Document—That’s quite quick…

Noémi—I wrote this book the fastest, but it taps into ten years of life. My other books didn’t rely on such a long experience. This one is sort of a synthesis. A present-moment oriented towards acquisition of knowledge, and therefore towards the past. I was able to write it so fast because I didn’t need to research Adorno or Schoenberg. I already had all the material.

Document—Yes, it really seemed a combination of the topics from your education—music, politics, national identity. How did you decide that a novel was the best form to trasmit all of this?

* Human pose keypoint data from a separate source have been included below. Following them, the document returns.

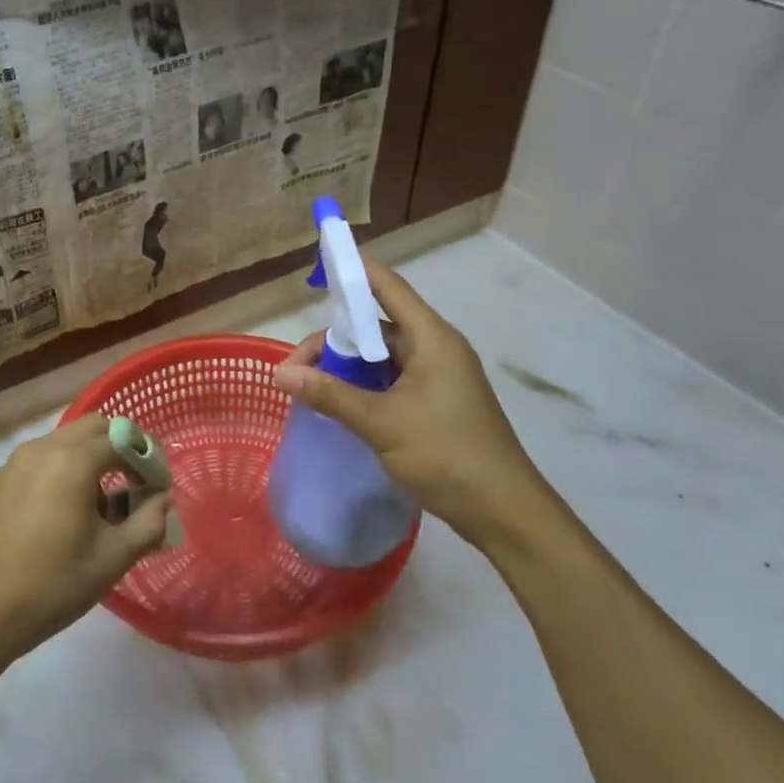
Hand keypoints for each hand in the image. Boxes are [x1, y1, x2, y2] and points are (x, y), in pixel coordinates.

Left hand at [0, 416, 168, 671]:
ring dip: (92, 460)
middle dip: (121, 450)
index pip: (123, 437)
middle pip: (94, 428)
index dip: (148, 457)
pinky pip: (43, 459)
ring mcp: (15, 462)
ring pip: (66, 442)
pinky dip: (65, 470)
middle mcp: (42, 448)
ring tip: (101, 509)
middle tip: (135, 489)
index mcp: (71, 461)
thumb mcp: (111, 560)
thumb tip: (163, 499)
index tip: (159, 486)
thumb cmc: (50, 587)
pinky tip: (65, 515)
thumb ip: (148, 523)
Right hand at [271, 257, 560, 554]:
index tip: (316, 271)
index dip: (352, 273)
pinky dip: (362, 385)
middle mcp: (436, 348)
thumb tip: (281, 373)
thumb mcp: (381, 422)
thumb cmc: (446, 455)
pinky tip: (337, 403)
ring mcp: (438, 377)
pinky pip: (391, 380)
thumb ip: (330, 394)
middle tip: (293, 369)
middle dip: (333, 340)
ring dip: (345, 366)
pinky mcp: (436, 402)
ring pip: (381, 356)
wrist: (502, 511)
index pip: (387, 287)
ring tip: (308, 388)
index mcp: (431, 338)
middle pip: (376, 326)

Noémi—Because scientific or research writing can tell one thing, but literary writing says something completely different. What I can’t say in a paper, I can say in a short novel. When you need to express something, you have to find a medium. Novels give me a lot of freedom compared to academic formats. I don’t have to deal with discipline. It’s a demanding medium that can be considered difficult, but for me it was a space for breathing. It allowed me to experience writing like musicians do with their music, painters with their paintings: a place for creation and not of pure thinking. Creation is important. I like it.

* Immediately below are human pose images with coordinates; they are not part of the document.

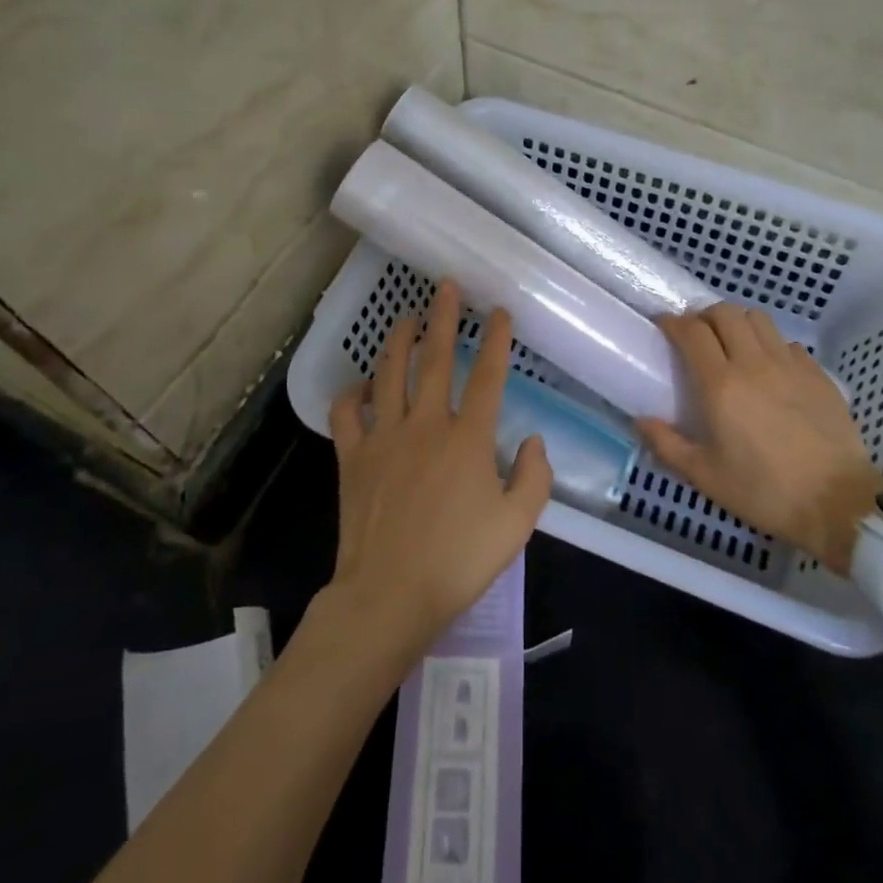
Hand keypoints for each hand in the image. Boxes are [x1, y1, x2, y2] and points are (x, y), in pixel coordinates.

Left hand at [325, 280, 550, 664]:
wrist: (389, 594)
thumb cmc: (458, 561)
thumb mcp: (517, 525)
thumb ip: (534, 477)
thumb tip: (532, 440)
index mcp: (468, 438)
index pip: (487, 376)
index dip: (495, 340)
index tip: (498, 313)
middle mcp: (426, 425)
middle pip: (435, 360)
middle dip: (443, 319)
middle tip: (445, 287)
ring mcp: (385, 437)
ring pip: (389, 374)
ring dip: (399, 341)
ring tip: (407, 318)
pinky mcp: (354, 457)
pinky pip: (347, 414)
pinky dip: (352, 394)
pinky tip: (361, 385)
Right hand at [638, 304, 882, 572]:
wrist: (837, 503)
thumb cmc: (764, 491)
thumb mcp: (706, 476)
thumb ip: (667, 445)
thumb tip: (640, 420)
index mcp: (721, 385)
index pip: (692, 332)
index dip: (673, 322)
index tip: (663, 326)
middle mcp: (753, 363)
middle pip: (725, 312)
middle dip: (705, 316)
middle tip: (697, 335)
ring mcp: (790, 365)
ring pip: (759, 319)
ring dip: (738, 323)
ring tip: (732, 344)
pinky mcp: (817, 374)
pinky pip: (787, 343)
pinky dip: (771, 345)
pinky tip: (770, 369)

Document—More generally, what do you hope this book can accomplish?

Noémi—I don’t have a lot of ambition.

Document—But it’s a very ambitious book. It’s short, but absolutely brimming with ideas.

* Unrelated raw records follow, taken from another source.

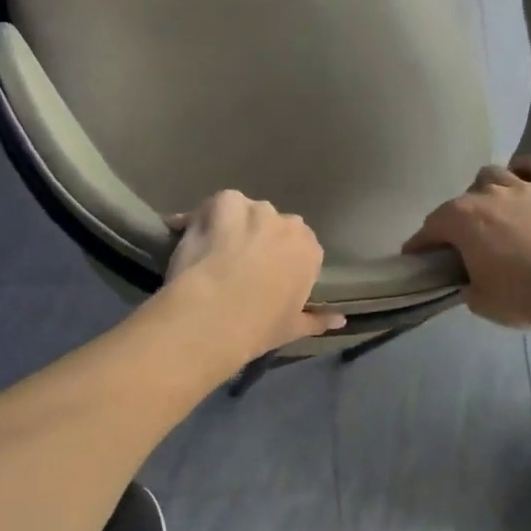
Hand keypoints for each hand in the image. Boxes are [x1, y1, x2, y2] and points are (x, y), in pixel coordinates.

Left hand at [161, 191, 345, 362]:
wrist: (214, 314)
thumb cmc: (259, 327)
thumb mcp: (293, 328)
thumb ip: (318, 320)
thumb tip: (340, 321)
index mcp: (310, 251)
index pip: (300, 247)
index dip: (278, 260)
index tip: (263, 277)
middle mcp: (288, 224)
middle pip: (272, 225)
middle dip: (257, 239)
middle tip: (235, 264)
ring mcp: (256, 209)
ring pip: (243, 211)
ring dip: (231, 224)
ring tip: (210, 250)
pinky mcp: (224, 202)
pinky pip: (214, 205)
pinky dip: (202, 216)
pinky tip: (190, 235)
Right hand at [405, 154, 530, 328]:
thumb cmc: (520, 297)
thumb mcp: (479, 300)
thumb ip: (466, 283)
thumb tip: (469, 280)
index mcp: (460, 219)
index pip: (430, 228)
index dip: (420, 244)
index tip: (416, 257)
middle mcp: (486, 195)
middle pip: (460, 201)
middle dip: (456, 221)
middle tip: (464, 244)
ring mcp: (521, 187)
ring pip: (492, 175)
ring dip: (486, 192)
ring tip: (493, 211)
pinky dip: (526, 168)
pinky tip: (524, 181)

Noémi—I don’t know. I want to show that we can have a close relationships to the artists we read or admire, differently from our friends or people we’re around everyday. The storyline is not just around my sister, it’s also about what I’ve learned through my readings and artistic encounters. It shows that we use, in our daily lives, the knowledge of authors, things we read, etc. Not only people at university, debating. That’s not what knowledge is. Still, a lot of readers said they were intimidated, and it was not comfortable.

“A novel is a demanding medium that can be considered difficult, but for me this was a space for breathing. It allowed me to experience writing like musicians do with their music, painters with their paintings: a place for creation and not of pure thinking.”

Document—Have you read the book in English?

Noémi—Yes, even though I can’t speak English well. I found it really loyal to the French version. And also with moments of artistic freedom too, when it was necessary. 

Document—Do you think anglophone readers understand your book differently than francophones?

Noémi—I’m sure of it. In the French literary world, we like mundane discussion, sometimes without paying attention to what is being said. The British reviews I’ve read so far were much more interesting and richer than the reviews I got in France. In France, we separate the message from the style. It’s as if when you want to say something, you just need to find the right style, to apply to the narrative. People will say: “it’s an interesting topic, and on top of that, it’s well written and the style is interesting.” But in reality, that’s not how writing works. Ideas are intertwined with form, they’re not independent. And British readers know that.

Document—From an American perspective, will any of the book ring particularly true to readers over there?

Noémi—The culture of the history of Jews in America is important, much more than in France because many Jews left for America after 1933. This relation to memory is important. I met some Jewish readers in France, who were very affected by the history of the Third Reich and the French position—Vichy, etc. And they really read the book with a special attention, and in a much more educated way than other readers. I think in America, there are more readers who will be curious about it, who will want to tie this book to their own story. Thomas Mann and Adorno were in America, the pianist in the novel too. There’s an unfinished, open reflection in America that might allow one to understand the novel differently.

This interview has been lightly edited and condensed for clarity. It has been translated from the French.